Come e quando fa bene il cioccolato

 

Gli esperti mettono in primo piano gli aspetti positivi di questo alimento, ovvero:

– un alimento adatto a tutti, grandi e piccini, deve essere inserito in ogni tipo di dieta (attenzione alla dose perché rimane sempre un cibo calorico), bisogna fare “attenzione” al cioccolato consumato perché non tutti sono uguali e ogni varietà viene preparata con una lavorazione differente del seme di cacao (il cioccolato più indicato è quello fondente, quello meno indicato è quello bianco), abbinato questo con latte frutta secca o alcol aumenta in modo esponenziale le sue calorie; ATTENZIONE: una limitazione c’è per il consumo del cioccolato, non possono mangiarlo i diabetici, chi ne è allergico e chi soffre di reflusso gastro-esofageo.

– si può definire come un “medicinale” grazie ai suo molti aspetti positivi, tra cui l’essere antiossidante, ricco di vitamina E (importanti i flavonoidi che limitano la formazione di radicali liberi), diminuisce lo stress portandoci in situazioni di buonumore;

– importante è scegliere il cioccolato in base alla quantità di flavonoidi contenuti; questi sono presenti  in primis nella polvere di cacao, a seguire troviamo il cioccolato fondente (tra tutti il più consigliato anche dai medici) e il cioccolato al latte;

– la frase che abbiamo riportato all’inizio di questo articolo “un cubetto di cioccolato rende felici tutti i palati” perché è tanto vera?
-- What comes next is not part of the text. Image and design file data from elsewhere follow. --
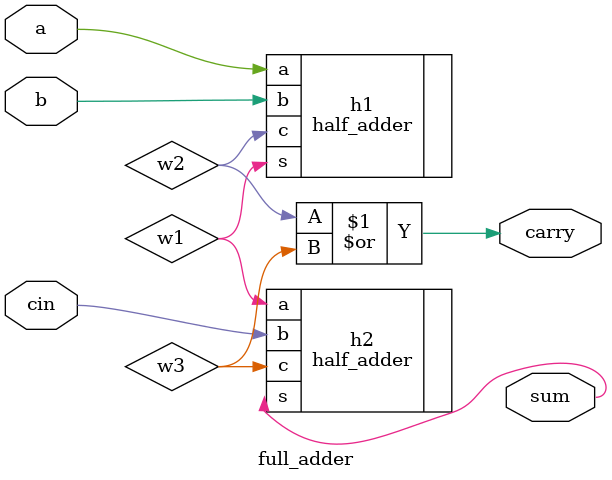
<source format=v>
module full_adder(a,b,cin,carry,sum);
	input a,b,cin;
	output sum,carry;
	wire w1,w2,w3;

	//	assign sum=a^b^cin;
	//	assign carry=a&b|(c&(a^b))


	half_adder h1(.a(a), .b(b), .s(w1), .c(w2));
	half_adder h2(.a(w1), .b(cin), .s(sum), .c(w3));
	or c1(carry,w2,w3);
endmodule

</source>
Semplice, il sapore del cioccolato soddisfa il palato e quindi un senso di sollievo porta già a sentirsi meglio, in più all’interno di una cubetto di cioccolato è contenuta la serotonina, il neuro-trasmettitore del buon umore.

 

 

 

 

A cosa può portare però un abuso del cioccolato? Ovviamente mangiare troppo cioccolato porta ad ingrassare, ma in alcuni casi si può arrivare in vere e proprie situazioni di dipendenza da cioccolato. Il Dipartimento di Psicosociologia di Dundee, Scozia, sostiene che: “chocoholics, i dipendenti del cioccolato, presentano atteggiamenti comportamentali univoci e sono attratti soprattutto dagli stimoli olfattivi e gustativi; addirittura se invitati ad assumere la quantità giornaliera usuale di cioccolato sotto forma di cioccolato bianco, oltre due terzi delle persone sottoposte al test presentavano sintomi di abbattimento morale, dimostrando il forte ruolo dell’aspetto e dell’aroma nell’appagamento del consumo di cioccolato.“.